:: EXTRAIT

La figure de proue du progressisme est encalminée.
Le premier ministre canadien, Justin Trudeau, qui a fait de son pays le laboratoire mondial du multiculturalisme, est en grande difficulté à l’approche des prochaines élections.
Le défenseur et promoteur de toutes les minorités, qu’elles soient ethniques ou sexuelles, a été récemment la victime de l’arroseur arrosé, quand a été révélé le fait que dans sa jeunesse il aimait se déguiser en noir et donc, pratiquer le blackface tant honni des progressistes.
Mathieu Bock-Côté, le pourfendeur du politiquement correct, nous raconte, dans Valeurs actuelles, la descente (aux enfers) de cet infatigable donneur de leçons.
C’est un peu long mais très utile pour nous mettre en garde contre les dangers du multiculturalisme et du progressisme qu’Emmanuel Macron tente d’imposer en France.
Justin Trudeau: le déclin d’une superstar ?
A quelques jours des élections législatives canadiennes, qui se déroulent ce 21 octobre, le sociologue québécois revient sur le parcours et le bilan du Premier ministre sortant, apôtre du multiculturalisme, lequel pourrait se retourner contre lui.
Il y a quatre ans, quelques semaines avant les élections fédérales canadiennes du 19 octobre 2015, rares étaient ceux qui auraient parié sur une victoire de Justin Trudeau. Celui qui était vu alors comme le fils un peu simplet de Pierre Elliot Trudeau, certainement le Premier ministre le plus important de l’histoire du Canada moderne (1968·1979, 1980-1984), qui a refondé le pays en 1982 dans la matrice du multiculturalisme, passait davantage pour un people qu’un politique, plus à l’aise pour faire des pitreries dans une émission de variétés que pour s’imposer comme une figure crédible dans une émission politique. Élevé dans les coulisses du pouvoir, il était apparu publiquement la première fois après la mort de son père, en 2000, à qui il avait livré un vibrant hommage. On l’avait connu professeur de théâtre, comédien plus ou moins raté ou boxeur d’un jour : il était difficile de l’imaginer à la tête du gouvernement fédéral canadien. S’il avait conquis la direction du Parti libéral du Canada (centriste et multiculturaliste) en 2013, c’était essentiellement grâce à son nom de famille et parce que cette formation politique semblait à ce moment si mal en point que ses grandes figures avaient préféré s’en tenir éloignées. Mais la politique est le domaine de l’improbable et une conjoncture particulière peut porter au premier rang un homme qui, hier encore, ne parvenait pas à être pris au sérieux. C’est exactement ce qui s’est passé avec Justin Trudeau.

::::
:: LISTE DES DONNÉES

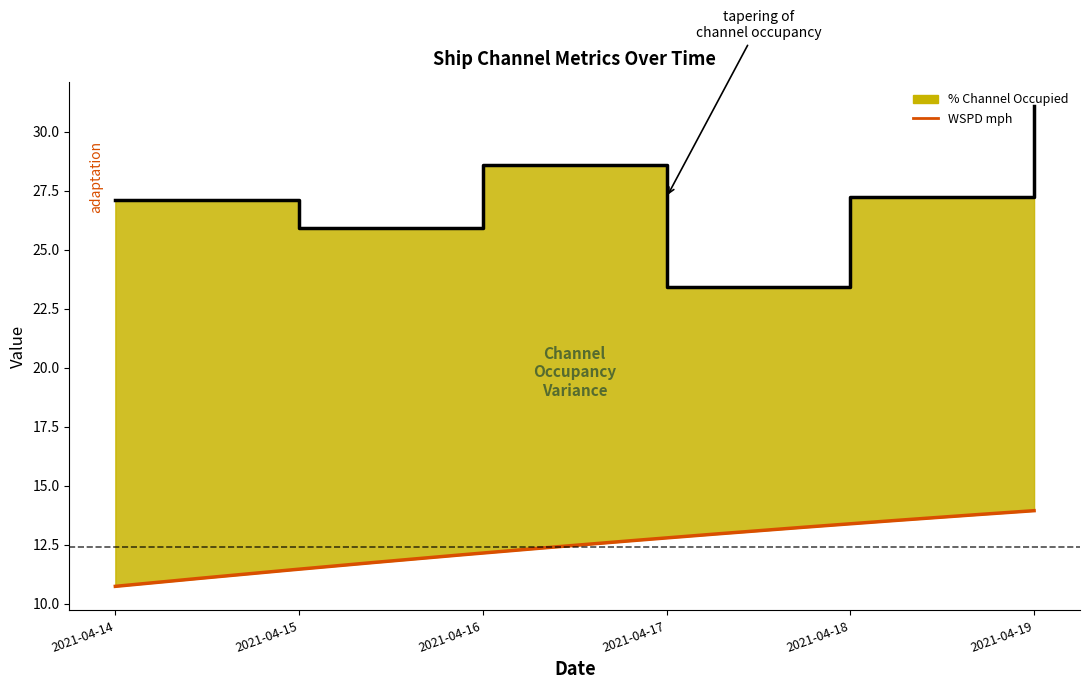

Read the value at 2021-04-17.

23.4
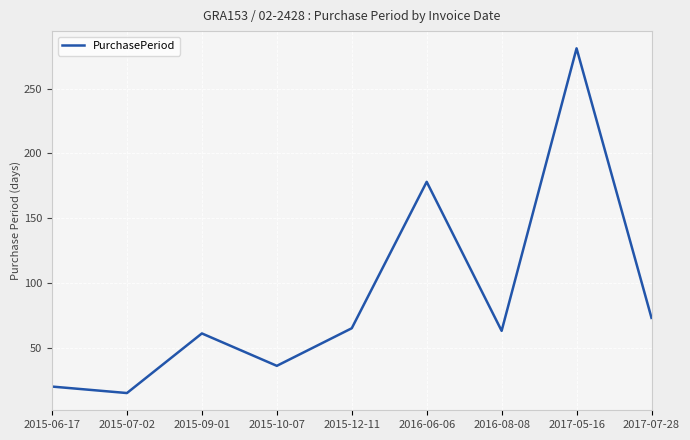

What is the minimum value shown in the chart?

15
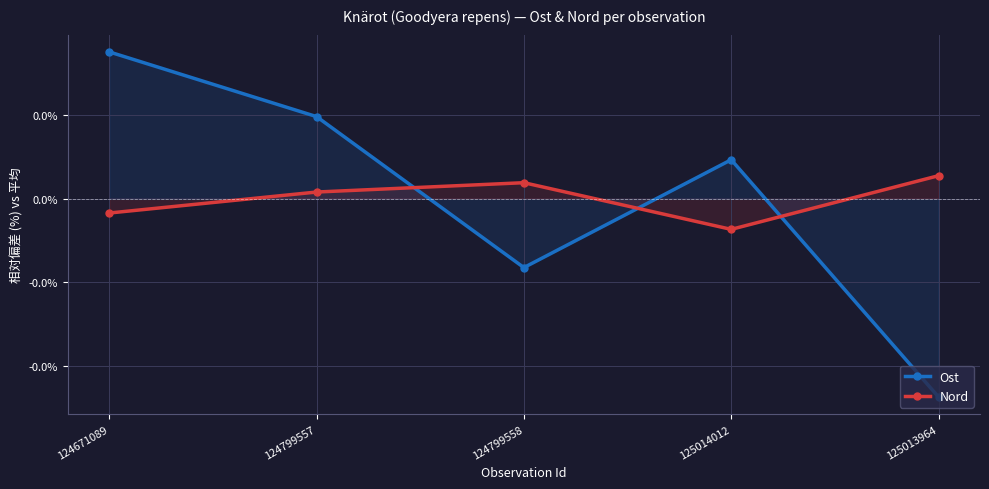

True or false: Nord has a value of -0.0 at 125014012.

False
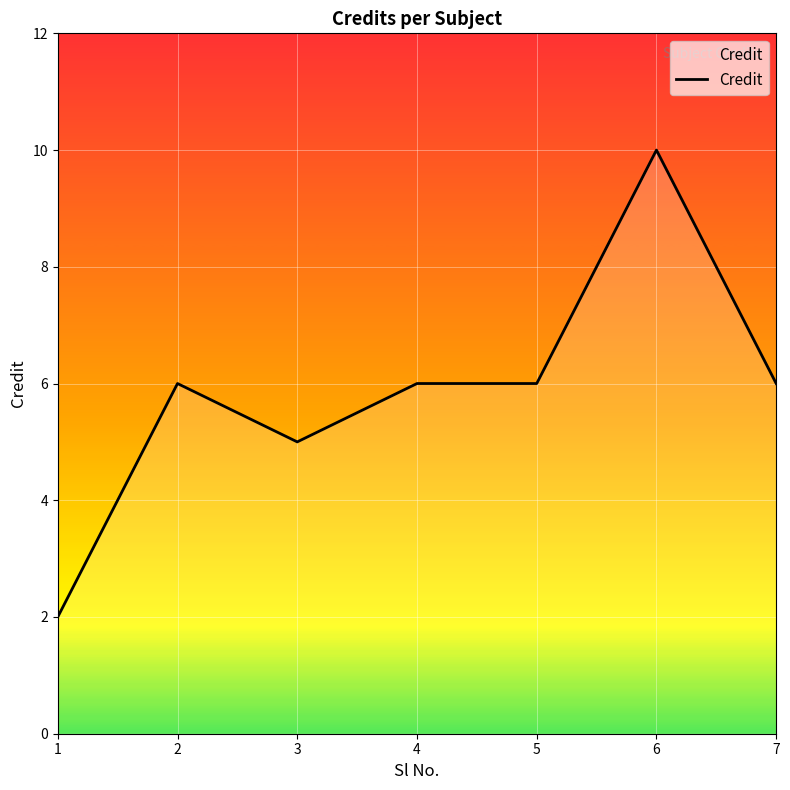

Is it true that the value at 4 is 6?

True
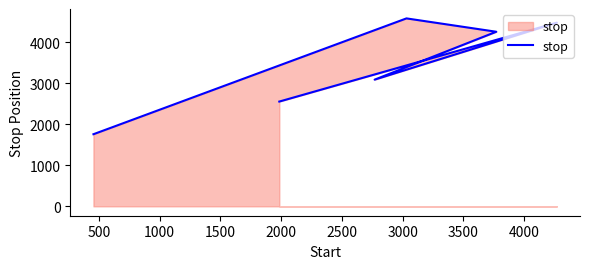

Is it true that the value at 1000 is 6334?

False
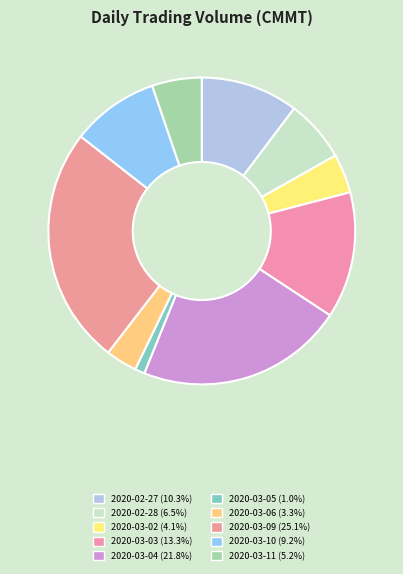

Count the number of slices in the pie.

10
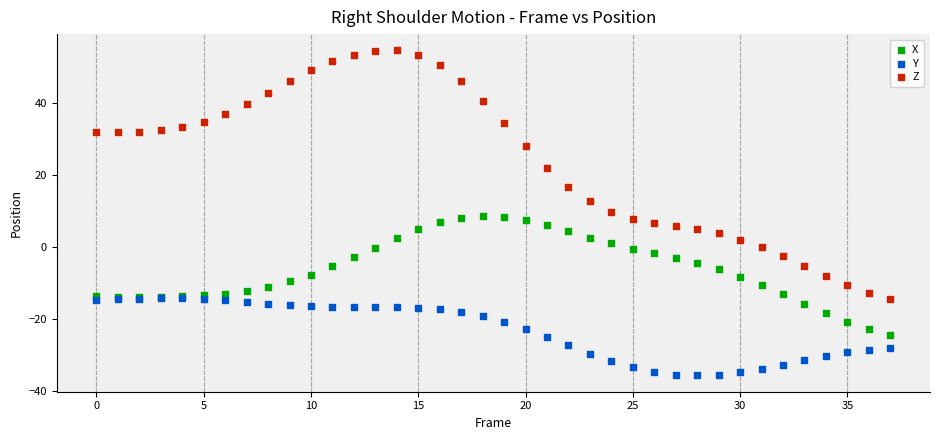

Which series contains the lowest Y value?

Y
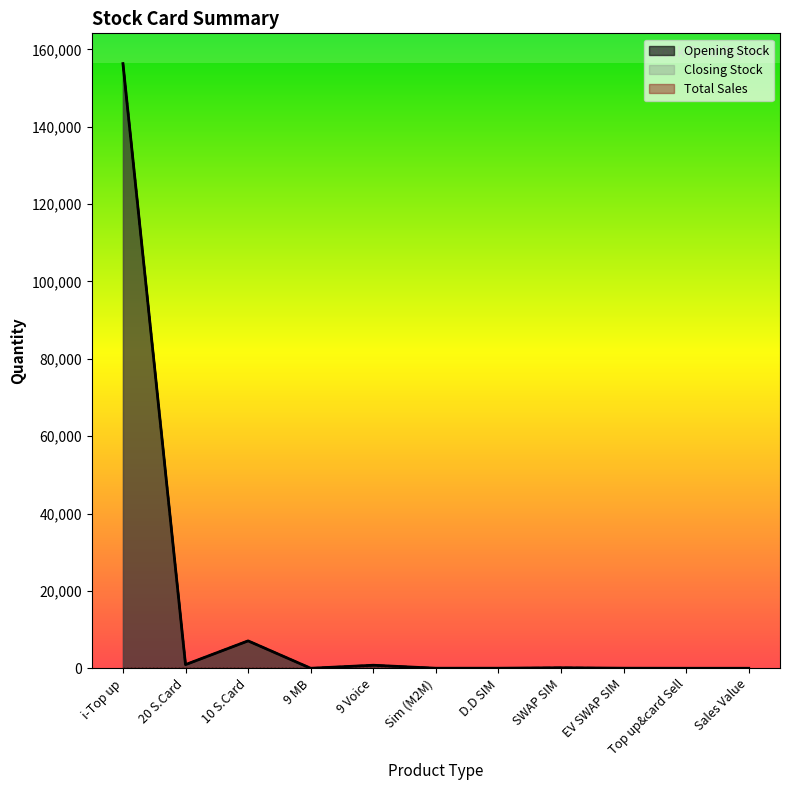

How many interior local peaks does the Closing Stock series have?

3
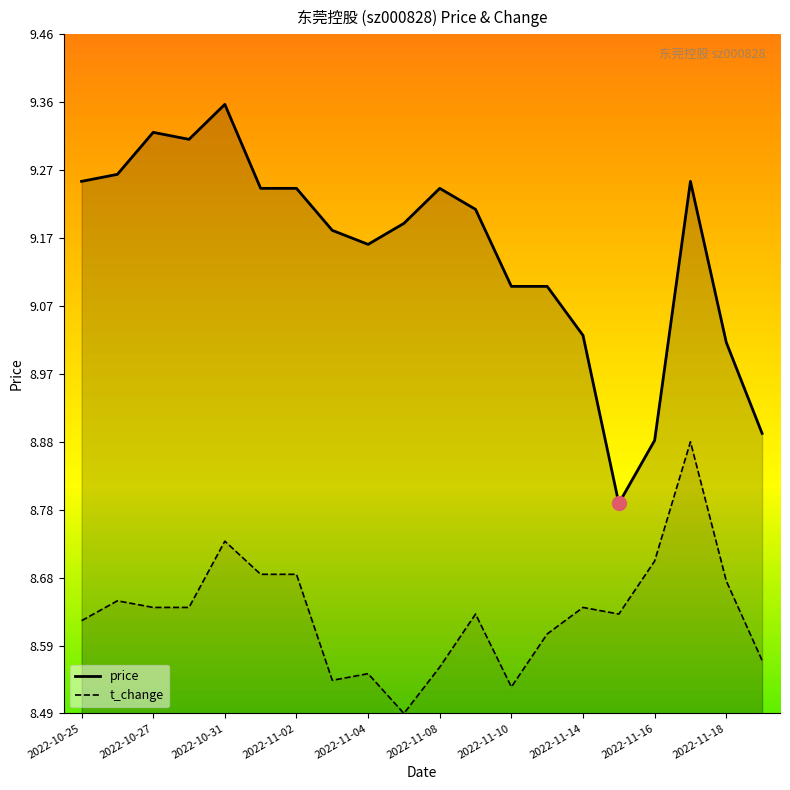

At how many categories does at least one series exceed 8?

20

::::

» **EXERCICES PROPOSÉS**:
**a)** Les affirmations suivantes sont-elles conformes à l'extrait ? Répondez par oui ou par non pour chacune et citez mot pour mot le passage qui permet de trancher. (i) Justin Trudeau a pris la direction du Parti libéral du Canada en 2013. (ii) Les élections législatives canadiennes évoquées ont lieu le 19 octobre. (iii) Justin Trudeau est apparu publiquement pour la première fois en 2000, après la mort de son père.
**b)** Prolongez l'extrait sur Justin Trudeau à partir de sa dernière phrase.

» **RÉPONSES**:
**a)**
(i) Oui : « S’il avait conquis la direction du Parti libéral du Canada (centriste et multiculturaliste) en 2013 ».
(ii) Non : « A quelques jours des élections législatives canadiennes, qui se déroulent ce 21 octobre ».
(iii) Oui : « il était apparu publiquement la première fois après la mort de son père, en 2000 ».

**b)**
La conjoncture politique l’a bien servi. Il a commencé la campagne troisième, derrière le Parti conservateur (droite) et le Nouveau Parti démocratique (gauche travailliste), mais est parvenu à profiter de l’usure du premier et des gaffes à répétition du second pour se faufiler à la première place. À la surprise générale, Justin Trudeau a constitué un gouvernement majoritaire que les élites canadiennes ont vite célébré en y voyant le retour du pays à sa vocation progressiste, après une parenthèse conservatrice de dix ans, de 2006 à 2015. Dès son élection, toutefois, Justin Trudeau a été coopté par le star-system international.
Jeune (43 ans), beau, élégant, bien marié avec une superbe femme et père de trois enfants, il fut présenté comme le leader politique progressiste par excellence, incarnant le rêve canadien dans un monde apparemment hanté par le populisme – ce discours s’intensifiera à la suite de l’élection tion de Donald Trump à la Maison-Blanche en 2016, les médias jouant de leurs différences pour marquer le destin contrasté des deux pays qui se partagent l’Amérique du Nord. Trudeau accumulera les unes de magazine : il semblait incarner à merveille les élites mondialisées, et, loin de paraître ringard et attaché plus qu’il ne le devrait au passé, il maîtrisait parfaitement les codes du politiquement correct, comme s’ils lui étaient naturels.
Ainsi, alors qu’on lui demandait pourquoi il s’était plié avec enthousiasme au principe de la parité hommes-femmes dans la formation de son gouvernement, il répondit tout naturellement que c’était « parce que nous [étions] en 2015 ». C’est ce qu’on pourrait appeler l’argument du calendrier : celui qui s’opposerait à ce principe s’opposerait au sens de l’histoire et serait donc réactionnaire. Dans le même esprit, le gouvernement Trudeau avait des allures de carte postale censée refléter fidèlement le Canada contemporain, qui aime se représenter comme un Disneyland diversitaire. Peu notèrent toutefois que le cabinet était essentiellement anglophone et que rares étaient les ministres maîtrisant la langue française – sauf ceux provenant du Québec, naturellement – , ce qui n’est pas sans relativiser la prétention du Canada à être un pays bilingue. On l’a vite compris, le Canada de Trudeau allait se présenter sur la scène du monde comme le pays de la diversité heureuse. Dans un entretien accordé au New York Times dans les semaines suivant son élection, Justin Trudeau affirmera que le Canada n’aurait aucun noyau identitaire non plus qu’aucune culture fondatrice et se définirait exclusivement par sa diversité. Le multiculturalisme devenait La matrice exclusive pour définir l’identité canadienne, et liquidait une fois pour toutes, dans la mesure où il en restait quelque chose, la référence aux deux peuples fondateurs, canadien anglais et québécois, à l’origine de la fédération canadienne.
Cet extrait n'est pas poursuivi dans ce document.